Perhaps you’re traveling, and while your back is turned to take an important call, someone steals your laptop. Through no fault of your own, small businesses are vulnerable to theft in a variety of contexts, including cyber theft. For example, people could strategically attack your computer or network to steal your data. And don’t forget employee theft, which can include data as well as business materials.
To protect your company against theft and ensure business continuity in the event of a loss, follow these four steps.
- Clearly communicate expectations to employees, contractors and vendors: With employees, make sure you have clear policies on expense reimbursement and how business property may be used. Without issuing an ultimatum, explain that if someone is taking advantage of a policy, changes will be made for the good of the company. With contractors and vendors, make sure you choose reputable firms and conduct background checks. If a theft does occur, documentation can help you spot and resolve the situation earlier.
- Secure your data and networks: We all know we should have antivirus software and secure passwords, but what about maintaining those defenses? Most home networks, even with a password, can be hacked by someone with a moderate knack for technology. To stay on top of hacking trends, make sure that you’re doing your due diligence. If a theft does occur, your IT staff will be better able to pinpoint weaknesses and improve your defenses.

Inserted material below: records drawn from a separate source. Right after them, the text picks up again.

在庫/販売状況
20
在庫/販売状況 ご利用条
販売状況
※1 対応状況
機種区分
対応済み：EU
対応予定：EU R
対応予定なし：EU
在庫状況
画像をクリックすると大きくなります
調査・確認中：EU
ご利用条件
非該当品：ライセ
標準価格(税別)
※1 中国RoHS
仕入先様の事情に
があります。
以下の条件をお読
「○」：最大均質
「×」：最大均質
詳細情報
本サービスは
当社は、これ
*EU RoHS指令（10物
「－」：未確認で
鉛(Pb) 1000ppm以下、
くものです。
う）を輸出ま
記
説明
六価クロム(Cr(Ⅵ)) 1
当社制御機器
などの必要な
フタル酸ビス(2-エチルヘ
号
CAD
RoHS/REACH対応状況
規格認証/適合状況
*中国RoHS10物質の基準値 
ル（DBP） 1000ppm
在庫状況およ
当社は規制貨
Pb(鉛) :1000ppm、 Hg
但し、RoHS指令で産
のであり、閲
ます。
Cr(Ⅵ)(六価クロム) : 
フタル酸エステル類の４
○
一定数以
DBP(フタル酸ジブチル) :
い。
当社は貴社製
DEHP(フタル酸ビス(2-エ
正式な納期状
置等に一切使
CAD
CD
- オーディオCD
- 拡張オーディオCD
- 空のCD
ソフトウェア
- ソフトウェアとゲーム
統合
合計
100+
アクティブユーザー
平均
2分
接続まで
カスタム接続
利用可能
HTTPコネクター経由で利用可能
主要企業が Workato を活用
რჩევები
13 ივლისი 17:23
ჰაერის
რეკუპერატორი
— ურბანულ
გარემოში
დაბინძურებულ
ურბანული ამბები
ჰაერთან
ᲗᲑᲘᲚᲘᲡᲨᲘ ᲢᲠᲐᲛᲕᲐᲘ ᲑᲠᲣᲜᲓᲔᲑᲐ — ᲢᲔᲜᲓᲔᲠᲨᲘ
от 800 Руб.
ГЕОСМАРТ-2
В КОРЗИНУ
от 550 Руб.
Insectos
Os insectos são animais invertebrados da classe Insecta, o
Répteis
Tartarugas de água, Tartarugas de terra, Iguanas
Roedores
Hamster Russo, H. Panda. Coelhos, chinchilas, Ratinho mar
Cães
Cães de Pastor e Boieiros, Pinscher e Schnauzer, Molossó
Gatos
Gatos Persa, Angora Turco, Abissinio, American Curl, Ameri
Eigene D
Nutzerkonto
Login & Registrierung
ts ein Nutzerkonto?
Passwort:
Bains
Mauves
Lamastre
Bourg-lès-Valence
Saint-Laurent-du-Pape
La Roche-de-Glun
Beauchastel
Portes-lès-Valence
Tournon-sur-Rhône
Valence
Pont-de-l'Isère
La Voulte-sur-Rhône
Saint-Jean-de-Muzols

- Track business property with an up-to-date inventory: From desktop computers and servers to smaller devices like PDAs, smartphones and tablets, clearly record which employees have what equipment, and clarify which devices may be taken home and which must remain in the office. Schedule a recurring appointment for updating your inventory. In the event of a theft, these detailed records can help protect your data as well as assist the police and your insurance company.
- Back up your data and hardware: Cloud-based software and automatic data backup can help you recover more quickly from a theft. Today, especially with automatic cloud backup, you can quickly have all your data restored to another computer in the event of theft, loss or other damage. While tablets and smartphones can often provide access to your data via cloud services, laptops can be more efficient during a disruption.
Maintaining automatic backups and replacements for all of your hardware might be another line item in your budget, but it’s important to weigh the costs against the lost productivity. Even small businesses should consider having a spare laptop on hand. Depending on your processing needs, a suitable laptop could cost as little as a few hundred dollars.
While everyone hopes their equipment and data is perpetually safe, thefts do occur. These four steps should prevent disruptions, and help you get your business up and running again.
What are your best tips for preventing theft? How this ever happened to your business? How did you recover?